Ambiente de trabalho com risco de morte
Segundo o soldador, a situação no canteiro de obras era extremamente perigosa: cabos elétricos energizados ficavam sobre o chão encharcado, a área permanecia alagada e não havia paralisação adequada das atividades nos períodos de chuva. O risco era tão real que outro funcionário chegou a morrer em um acidente no mesmo local.
Diante desse cenário, ele ingressou com reclamação trabalhista pedindo os adicionais de insalubridade e periculosidade, além de indenização por dano moral estimada em cerca de R$ 45 mil. O valor total atribuído à ação foi de aproximadamente R$ 241 mil.

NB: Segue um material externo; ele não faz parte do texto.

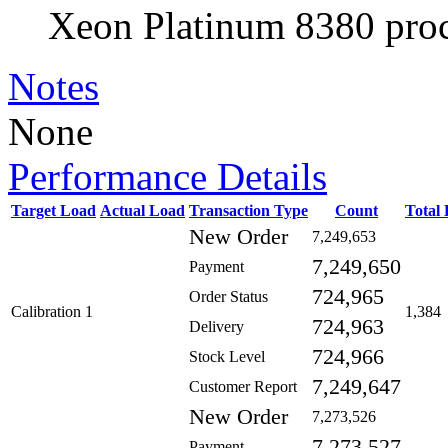
Xeon Platinum 8380 proc
Notes
None
Performance Details
Target Load
Actual Load
Transaction Type
Count
Total
New Order
7,249,653
7,249,650
Payment
724,965
Order Status
Calibration 1
1,384
724,963
Delivery
724,966
Stock Level
7,249,647
Customer Report
New Order
7,273,526
7,273,527
Payment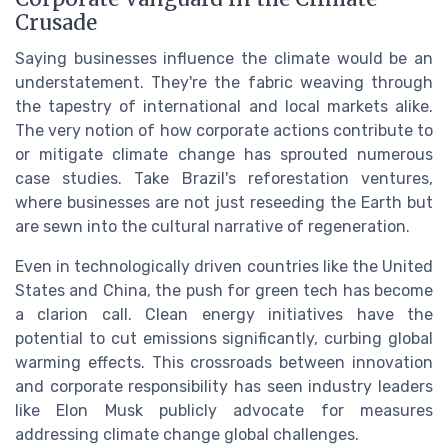
Crusade
Saying businesses influence the climate would be an
understatement. They're the fabric weaving through
the tapestry of international and local markets alike.
The very notion of how corporate actions contribute to
or mitigate climate change has sprouted numerous
case studies. Take Brazil's reforestation ventures,
where businesses are not just reseeding the Earth but
are sewn into the cultural narrative of regeneration.
Even in technologically driven countries like the United
States and China, the push for green tech has become
a clarion call. Clean energy initiatives have the
potential to cut emissions significantly, curbing global
warming effects. This crossroads between innovation
and corporate responsibility has seen industry leaders
like Elon Musk publicly advocate for measures
addressing climate change global challenges.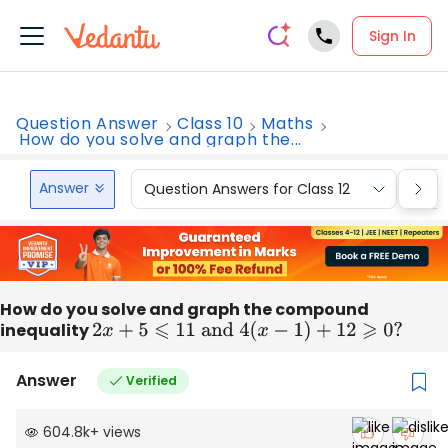
Sign In
Question Answer
Class 10
Maths
How do you solve and graph the...
Answer
Question Answers for Class 12
Que
How do you solve and graph the compound
inequality
2
x
+
5
⩽
11
and
4
(
x
−
1
)
+
12
⩾
0
?
Answer
Verified
604.8k
+
views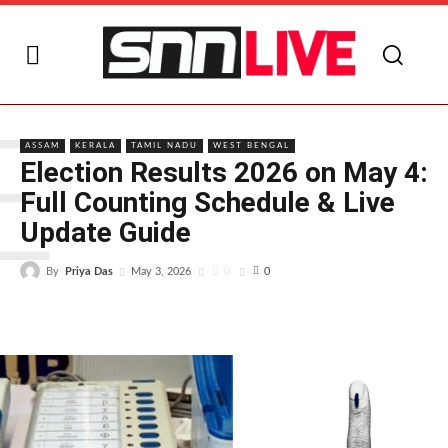
E
ASSAM
KERALA
TAMIL NADU
WEST BENGAL
Election Results 2026 on May 4:
Full Counting Schedule & Live
Update Guide
By
Priya Das
0
May 3, 2026
0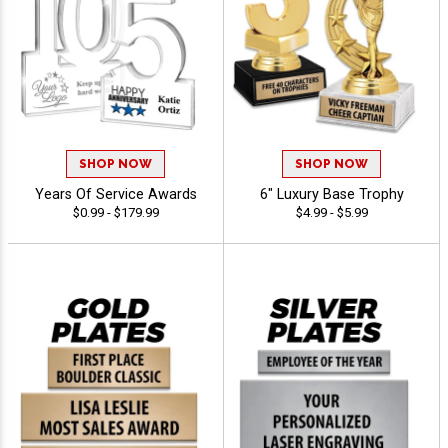
SHOP NOW
SHOP NOW
Years Of Service Awards
6" Luxury Base Trophy
$0.99 - $179.99
$4.99 - $5.99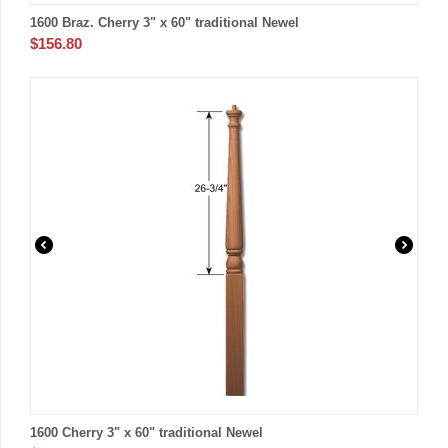
1600 Braz. Cherry 3" x 60" traditional Newel
$
156.80
1600 Cherry 3" x 60" traditional Newel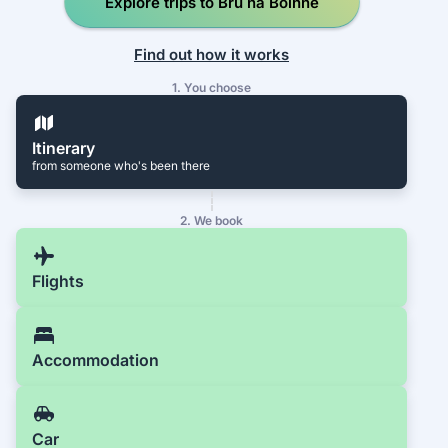
Explore trips to Brú na Bóinne
Find out how it works
1. You choose
Itinerary
from someone who's been there
2. We book
Flights
Accommodation
Car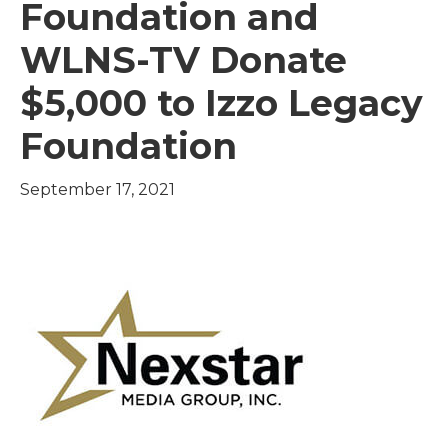
Foundation and
WLNS-TV Donate
$5,000 to Izzo Legacy
Foundation
September 17, 2021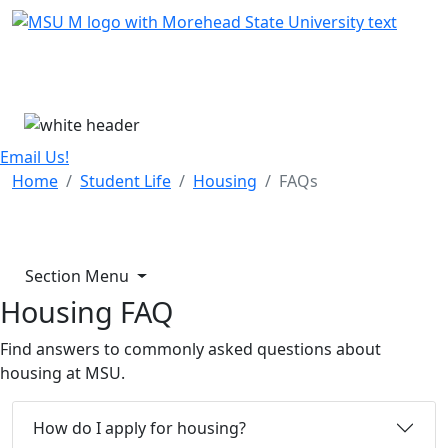
Skip Menu
Menu
Email Us!
Home
Student Life
Housing
FAQs
Section Menu
Housing FAQ
Find answers to commonly asked questions about
housing at MSU.
How do I apply for housing?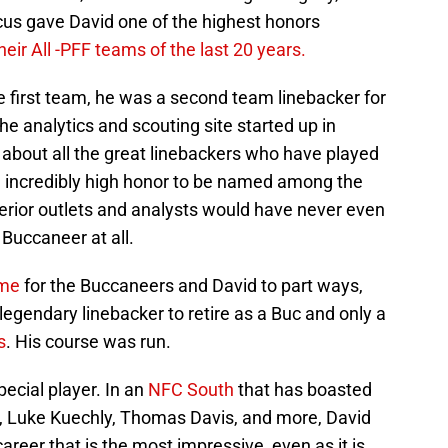
Focus gave David one of the highest honors
heir All -PFF teams of the last 20 years.
he first team, he was a second team linebacker for
he analytics and scouting site started up in
 about all the great linebackers who have played
 an incredibly high honor to be named among the
inferior outlets and analysts would have never even
Buccaneer at all.
ime
for the Buccaneers and David to part ways,
egendary linebacker to retire as a Buc and only a
s
. His course was run.
ecial player. In an
NFC South
that has boasted
n, Luke Kuechly, Thomas Davis, and more, David
career that is the most impressive, even as it is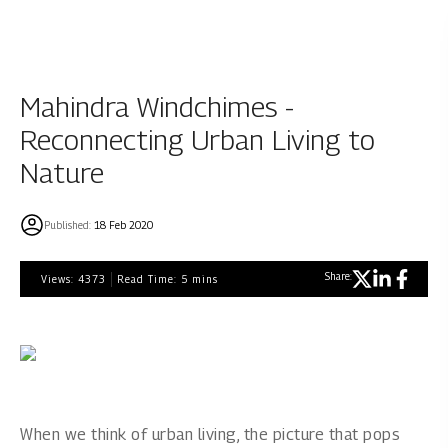
Mahindra Windchimes -
Reconnecting Urban Living to
Nature
Published:
18 Feb 2020
Share:
Views:
4373
Read Time:
5
mins
When we think of urban living, the picture that pops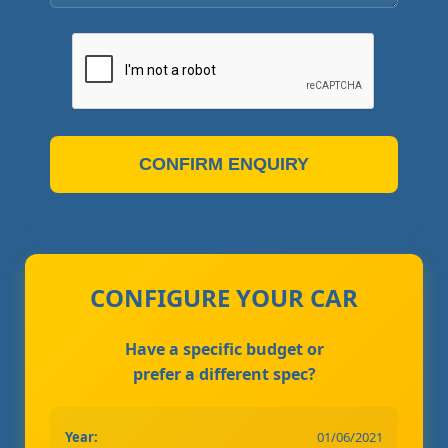
CONFIRM ENQUIRY
CONFIGURE YOUR CAR
Have a specific budget or
prefer a different spec?
Year:
01/06/2021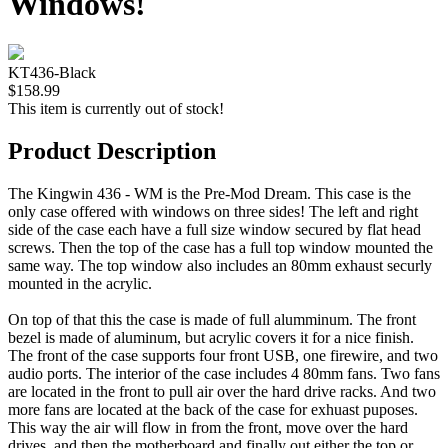
Windows!
KT436-Black
$158.99
This item is currently out of stock!
Product Description
The Kingwin 436 - WM is the Pre-Mod Dream. This case is the
only case offered with windows on three sides! The left and right
side of the case each have a full size window secured by flat head
screws. Then the top of the case has a full top window mounted the
same way. The top window also includes an 80mm exhaust securly
mounted in the acrylic.
On top of that this the case is made of full alumminum. The front
bezel is made of aluminum, but acrylic covers it for a nice finish.
The front of the case supports four front USB, one firewire, and two
audio ports. The interior of the case includes 4 80mm fans. Two fans
are located in the front to pull air over the hard drive racks. And two
more fans are located at the back of the case for exhuast puposes.
This way the air will flow in from the front, move over the hard
drives, and then the motherboard and finally out either the top or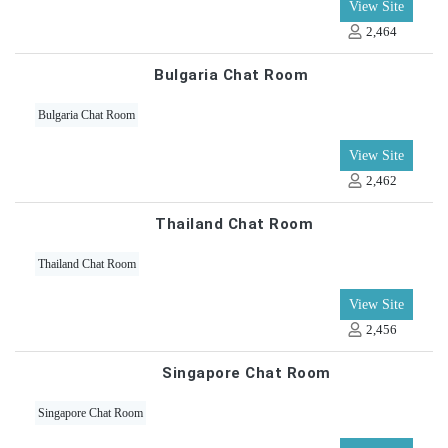
View Site
2,464
Bulgaria Chat Room
Bulgaria Chat Room
View Site
2,462
Thailand Chat Room
Thailand Chat Room
View Site
2,456
Singapore Chat Room
Singapore Chat Room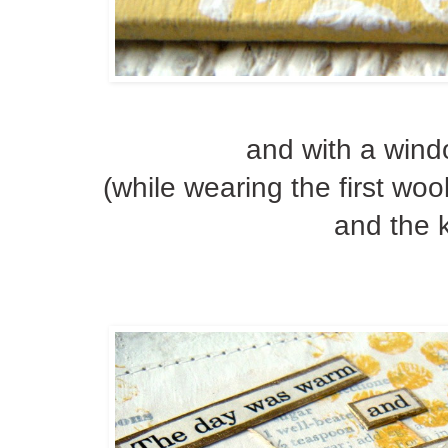
and with a wind
(while wearing the first wo
and the k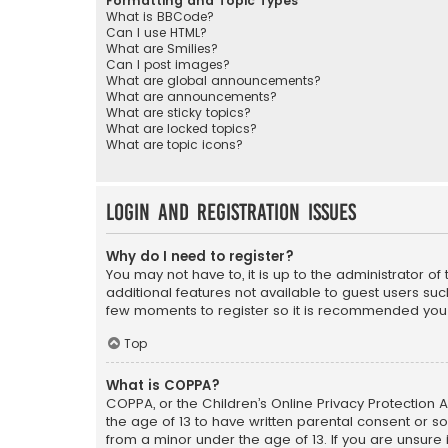
Formatting and Topic Types
What is BBCode?
Can I use HTML?
What are Smilies?
Can I post images?
What are global announcements?
What are announcements?
What are sticky topics?
What are locked topics?
What are topic icons?
Login and Registration Issues
Why do I need to register?
You may not have to, it is up to the administrator o
additional features not available to guest users suc
few moments to register so it is recommended you
Top
What is COPPA?
COPPA, or the Children’s Online Privacy Protection A
the age of 13 to have written parental consent or s
from a minor under the age of 13. If you are unsure i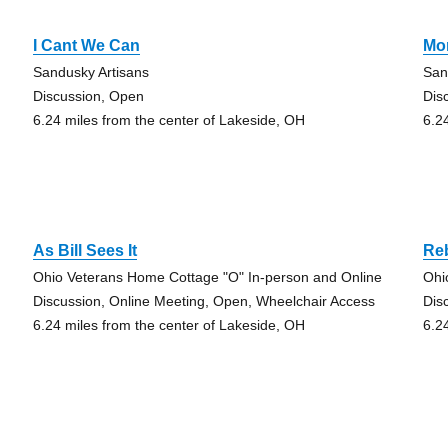
I Cant We Can
Mo
Sandusky Artisans
San
Discussion, Open
Dis
6.24 miles from the center of Lakeside, OH
6.2
As Bill Sees It
Re
Ohio Veterans Home Cottage "O" In-person and Online
Ohi
Discussion, Online Meeting, Open, Wheelchair Access
Dis
6.24 miles from the center of Lakeside, OH
6.2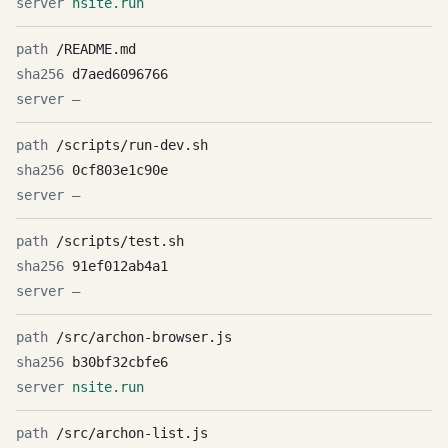
nsite.run
/README.md
d7aed6096766
—
/scripts/run-dev.sh
0cf803e1c90e
—
/scripts/test.sh
91ef012ab4a1
—
/src/archon-browser.js
b30bf32cbfe6
nsite.run
/src/archon-list.js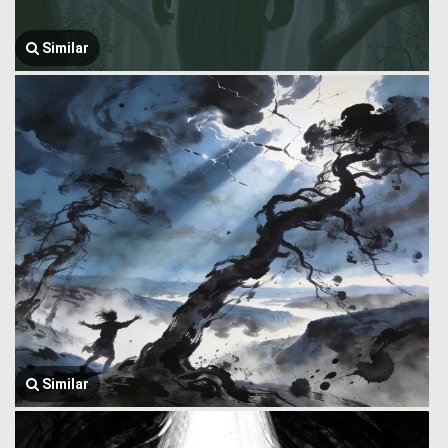
Similar
Similar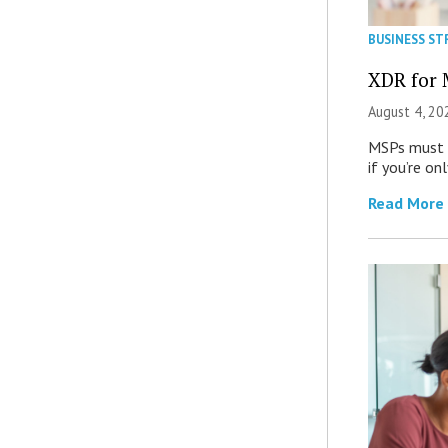
BUSINESS ST
XDR for 
August 4, 20
MSPs must r
if you’re on
Read More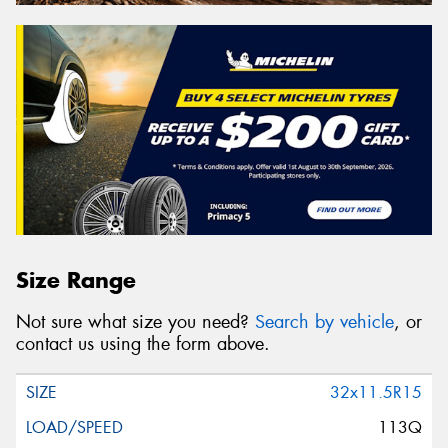
Size Range
Not sure what size you need?
Search by vehicle
, or
contact us using the form above.
32x11.5R15
113Q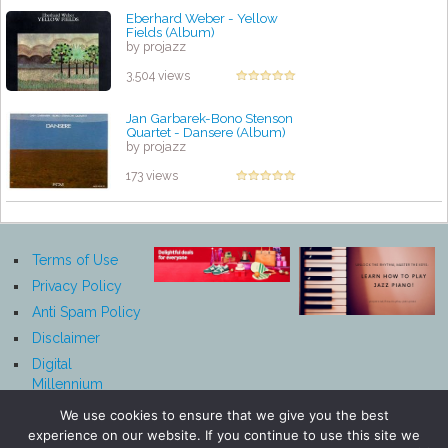
Eberhard Weber - Yellow
Fields (Album)
by projazz
3,504 views
Jan Garbarek-Bono Stenson
Quartet - Dansere (Album)
by projazz
173 views
Terms of Use
Privacy Policy
Anti Spam Policy
Disclaimer
Digital
Millennium
Copyright Act
We use cookies to ensure that we give you the best
Notice
experience on our website. If you continue to use this site we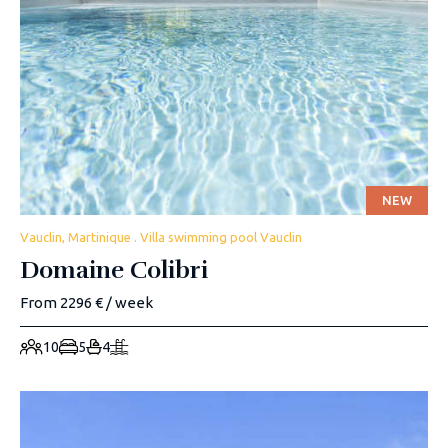
NEW
Vauclin, Martinique . Villa swimming pool Vauclin
Domaine Colibri
From 2296 € / week
10
5
4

Empresa reconheceu a umidade, mas contestou os valores
A Komatsu admitiu que o trabalho era realizado em ambiente úmido, mas argumentou que as atividades eram suspensas durante as chuvas. A empresa também pediu que qualquer condenação ficasse restrita aos valores indicados pelo próprio trabalhador na petição inicial — o documento com o qual ele abriu o processo.
Nas instâncias anteriores, porém, os pedidos da empresa não foram acatados. O juiz de primeiro grau condenou a Komatsu ao pagamento dos adicionais e fixou a indenização por dano moral em R$ 15 mil. Já o Tribunal Regional do Trabalho da 8ª Região (PA/AP) manteve a condenação e aumentou a indenização para R$ 45 mil, negando o limite solicitado pela empresa.
TST deu razão à empresa nos valores
A questão chegou ao TST, onde a ministra Maria Cristina Peduzzi foi a relatora. Ela explicou que, desde a reforma trabalhista de 2017, a lei exige que os pedidos feitos em ações trabalhistas sejam apresentados com valores exatos. A condenação, portanto, não pode ultrapassar esses números — a menos que o trabalhador explique, de forma clara e fundamentada, por que não foi possível calcular os valores com precisão.
No caso do soldador, ele indicou valores específicos para cada pedido, mas alegou que seriam apenas uma estimativa. Para a ministra, isso não é suficiente: quem pede precisa justificar por que não pôde ser mais preciso. Sem essa explicação, o teto é o que foi pedido na inicial.
Debate ainda não está encerrado
A própria ministra reconheceu que o assunto ainda divide opiniões dentro do TST e que não existe uma decisão definitiva do Supremo Tribunal Federal (STF) sobre o tema. Isso significa que outros casos semelhantes podem ter desfechos diferentes, dependendo de qual turma ou instância os julgar.
Para trabalhadores e advogados, a decisão reforça a importância de calcular com cuidado os valores pedidos em ações trabalhistas, já que o valor indicado na abertura do processo pode se tornar o limite máximo da condenação.